Could one imagine any modern industrial, economic, financial, social or political institutions ignoring the results of contemporary sciences of statistics on the grounds that those were not "actual" countings of the things so measured?  No, no national leader is such a fool as to ignore pollings that help him or her run an election campaign more reliably.  So, why does the Court think that Congress is at all truthful when it says that statistics are not reliable enough for a Census?

The Rehnquist Court has curiously pretended that nothing in science in the area of counting-measuring was (a) expected to advance fundamentally and (b) that, indeed, it has advanced.  The Court fails to recognize the positivism of the Founders in the idea that the advance of truth and the growth of knowledge was to be expected and to be aided by the legislature.  It sometimes seems as if the Court does not recognize how progressive the Founders were in granting to Congress limited powers to protect, for limited times, the advances in knowledge and technology.  These powers -- limited by reason and practical wisdom about society's differing and conflicting needs -- find expression in the intellectual-property clauses of the Constitution.   The important thing about such powers is that they express the idea that incipient advances of science and technology need affirmative protection, until the inventors or the discoverers have had a reasonable opportunity to profit, personally, from their contributions to the growth of knowledge and its related technologies.

This great power of society, to recognize someone as the owner of an idea, rests on the default belief that ideas essentially belong to everyone.  Sooner or later, Great Nature must show its Truths to Man.  The vesting of this great power in Congress shows the political belief that it is in our interest to recognize the "first" one who demonstrably claims to have found and expressed the idea.  The first in time and thus the soonest in time would be the only one with a legal right to profit from his or her industriousness.

While ideas -- as part of Nature itself -- belong to everyone, they are also above the Constitution and the human law.  Only ownership and protection of them is a positive duty of the Congress.  From this vantage, then, to the extent that Congress fails to recognize formally statistical methods in the Census, it grossly fails its Constitutional duty to protect and promote the advancement of knowledge.

The Truths of Nature, as elementary facts, establish the possibility that any legal proposition could be just in a society.  (Incidentally, the Founders sometimes personified and euphemized the Province of Nature by referring to Nature's God, but they were more primitive in such practices than some of us today are.)  The Founders thought that human law had two primary possibilities: to oppose Nature or to follow Nature.  A law might oppose Nature when it merely rested upon some transient, accidental configuration of simple contingent events -- a happenstance.  The Founds knew that happenstance were provisionally necessary, like stepping stones, perhaps.  However, their belief was that, over time, laws would generally come ever closer to better following Nature, and that their society ought to be faster at following Nature's decrees than any other society of the Old World.  So, on this ground, alone, the Founders would have expected new counting-measuring techniques to be used sooner rather than later, after all possible reasonable doubts might have been completely resolved.
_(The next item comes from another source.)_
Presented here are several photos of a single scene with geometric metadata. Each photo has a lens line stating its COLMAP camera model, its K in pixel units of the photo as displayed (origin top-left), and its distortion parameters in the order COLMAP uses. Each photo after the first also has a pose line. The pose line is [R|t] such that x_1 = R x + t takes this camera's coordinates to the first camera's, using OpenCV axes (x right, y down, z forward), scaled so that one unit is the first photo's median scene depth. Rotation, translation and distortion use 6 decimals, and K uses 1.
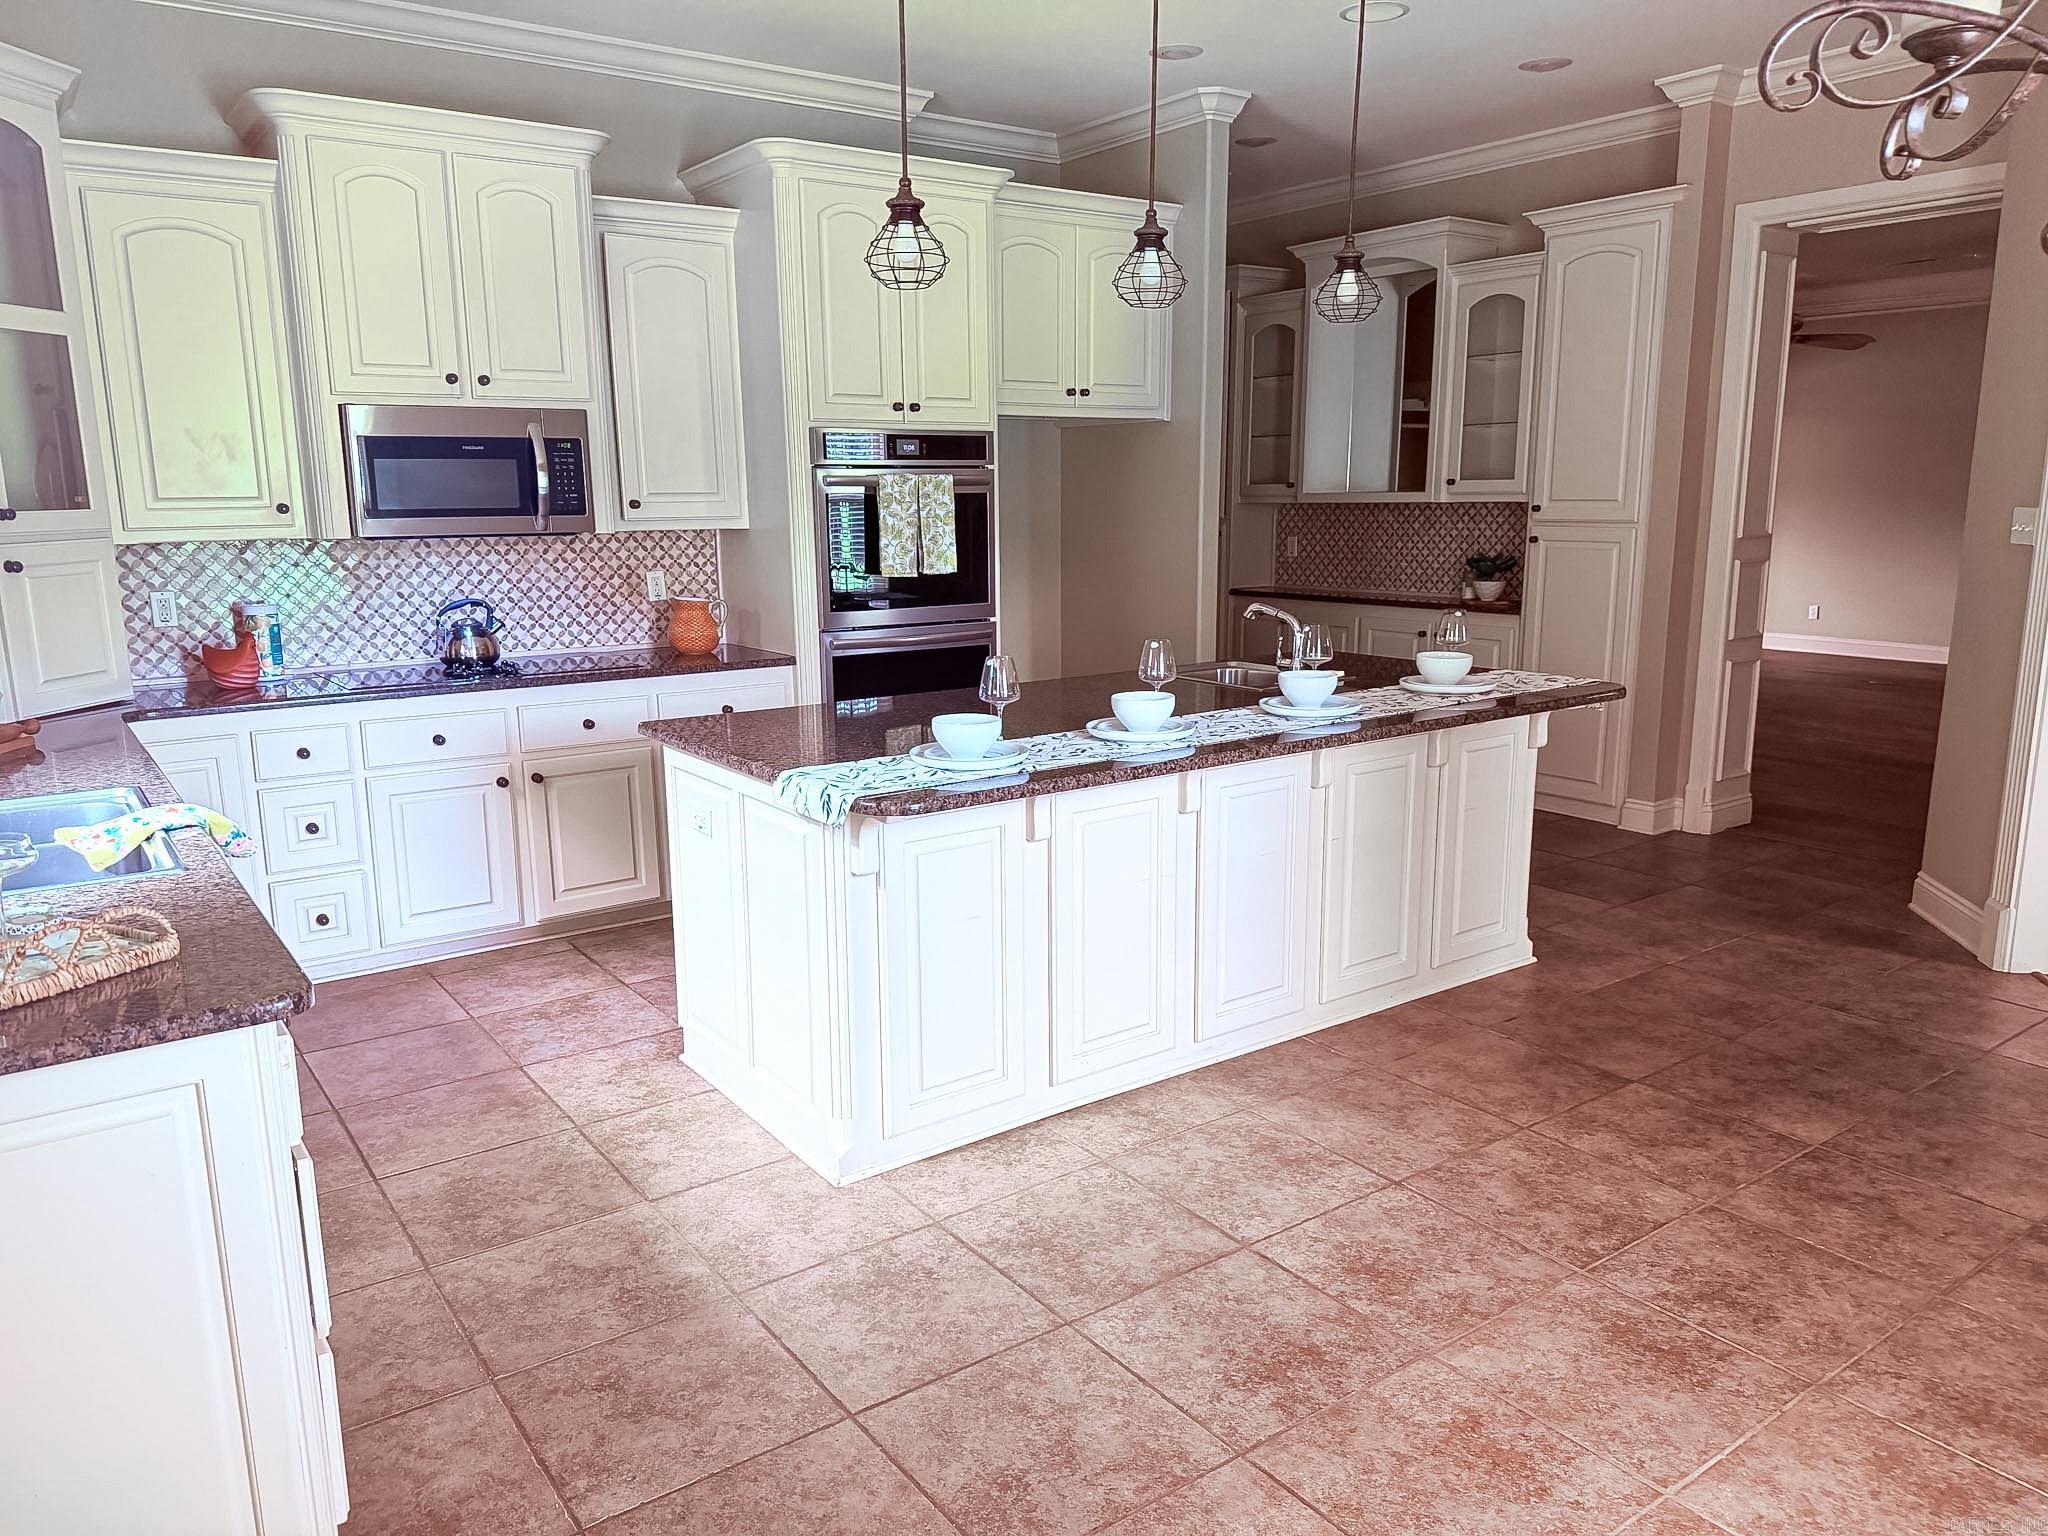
lens RADIAL K [[1439.2, 0, 1014.3], [0, 1439.2, 781.5], [0, 0, 1]] dist [0.026265, -0.014324]
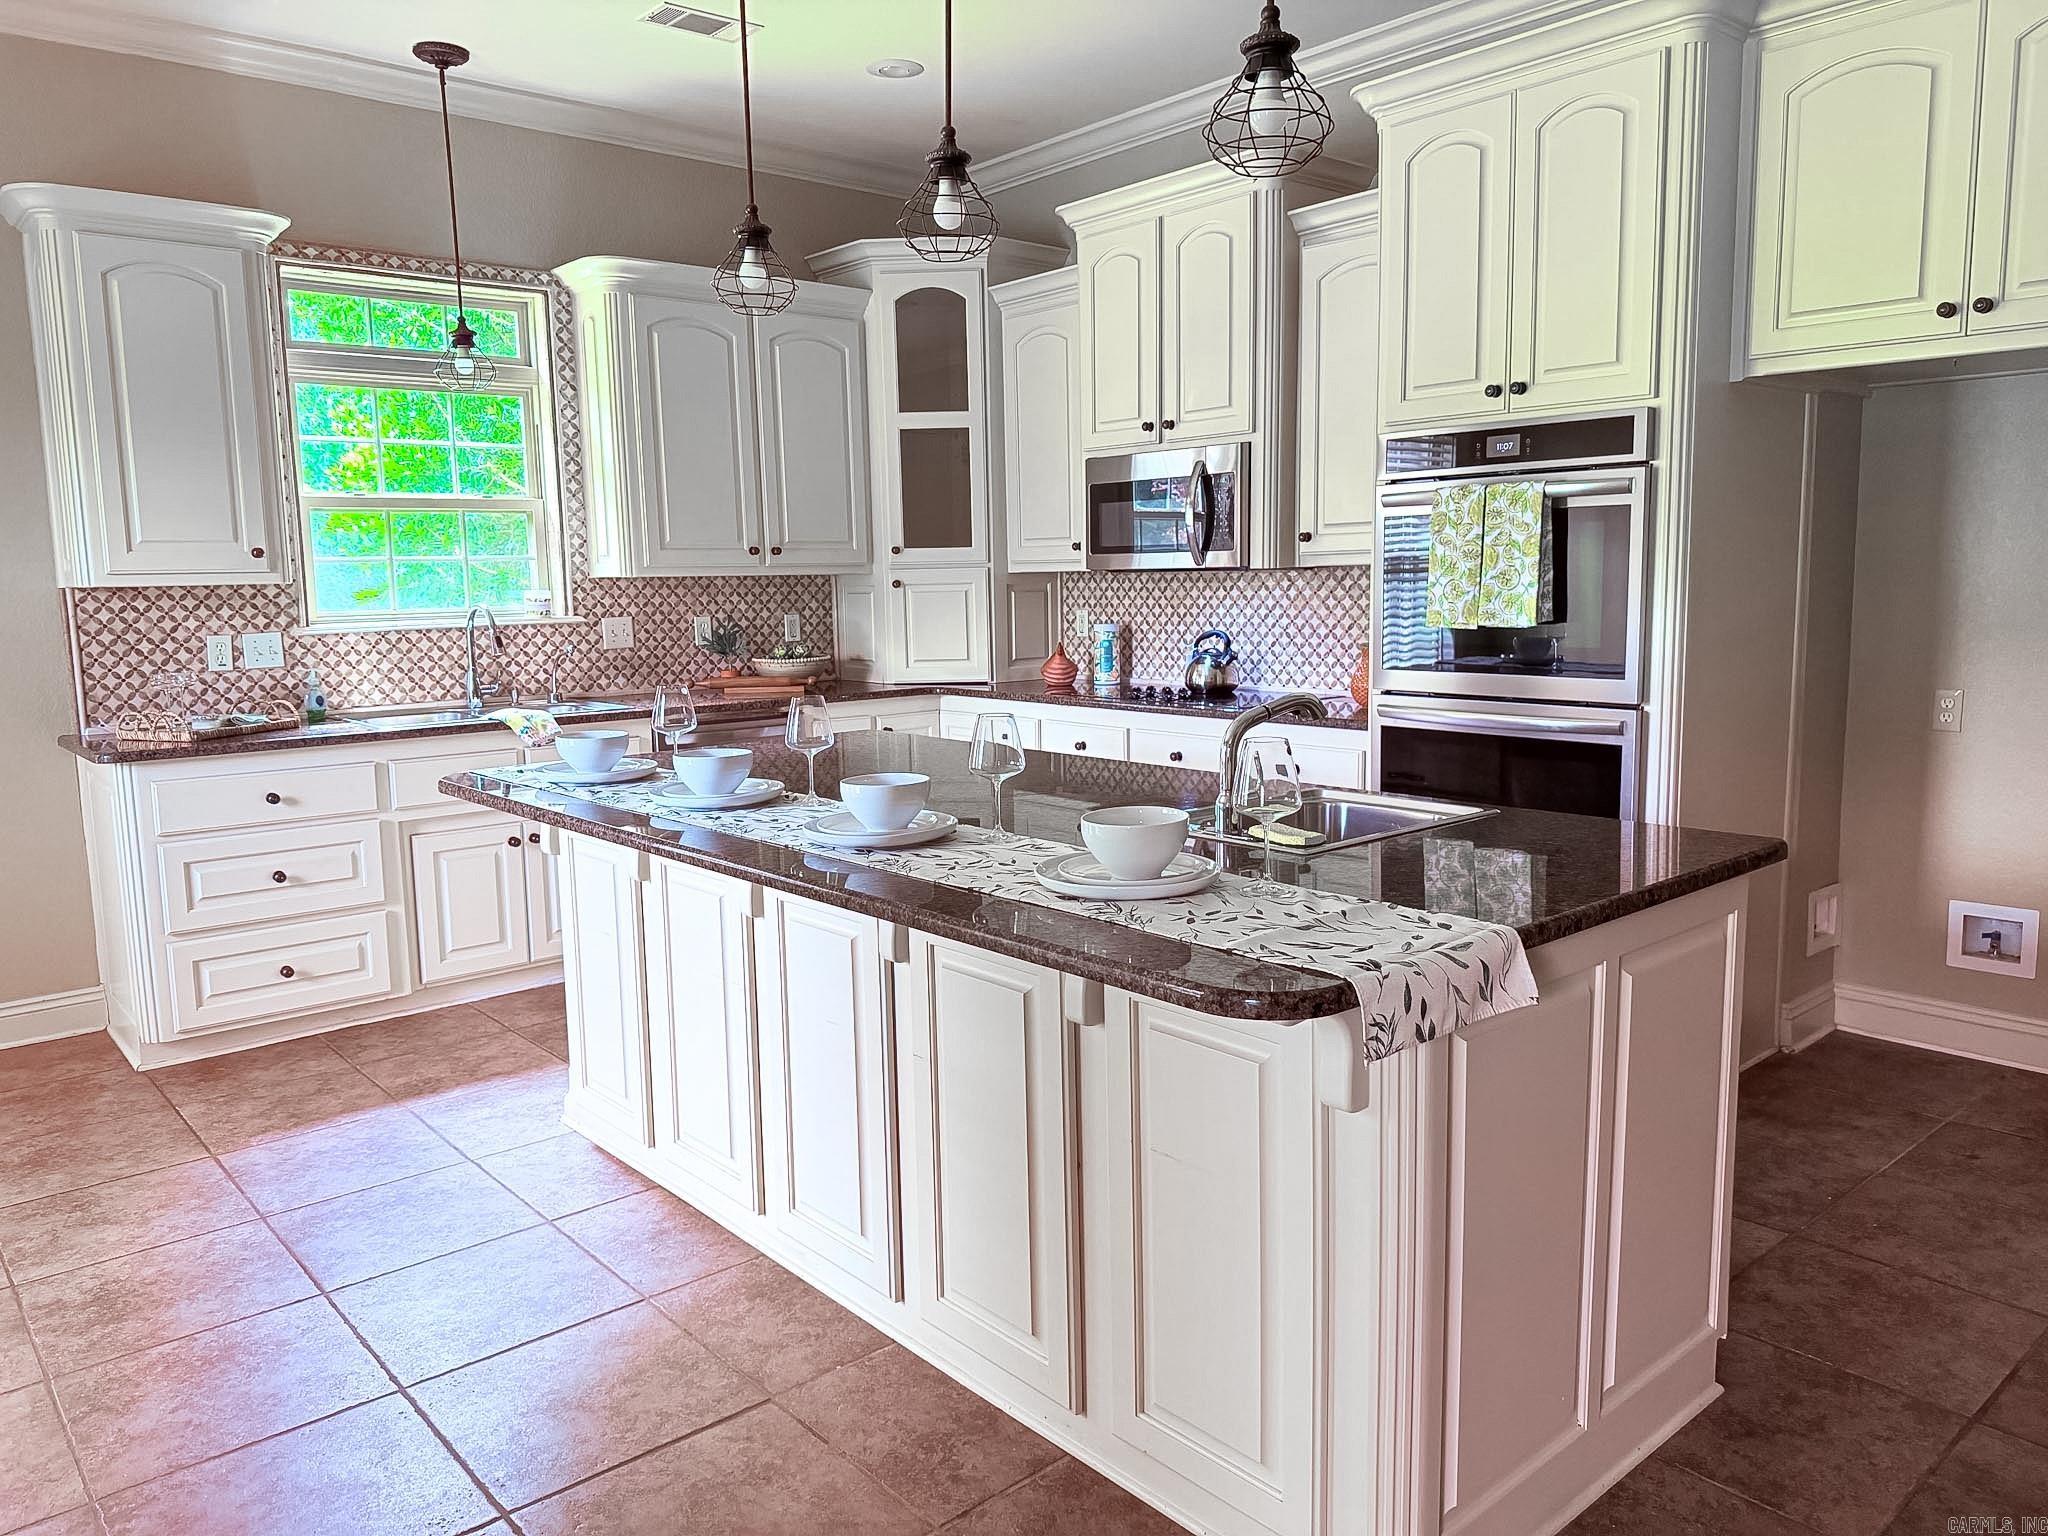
lens RADIAL K [[1439.2, 0, 1013.5], [0, 1439.2, 754.7], [0, 0, 1]] dist [0.026265, -0.014324]
pose [[0.076864, 0.128633, -0.988709, 0.625158], [-0.174503, 0.978072, 0.113683, -0.124966], [0.981652, 0.163794, 0.097625, 0.730666]]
The Founders wanted to minimize system error-costs and to enhance system benefits, by adapting the system to innovations as early as possible.  If system errors were to persist, when decidedly superior methods were available and at much more affordable cost levels, the Founders would have said that fools and knaves, like those in the government of George III, were in charge of the system.  Yet, here we have a Census that shows system errors, operates at higher costs that other available and more affordable and more accurate counting methods.  And, what does the Court say:  it says, itself foolish, let us rely on Congress.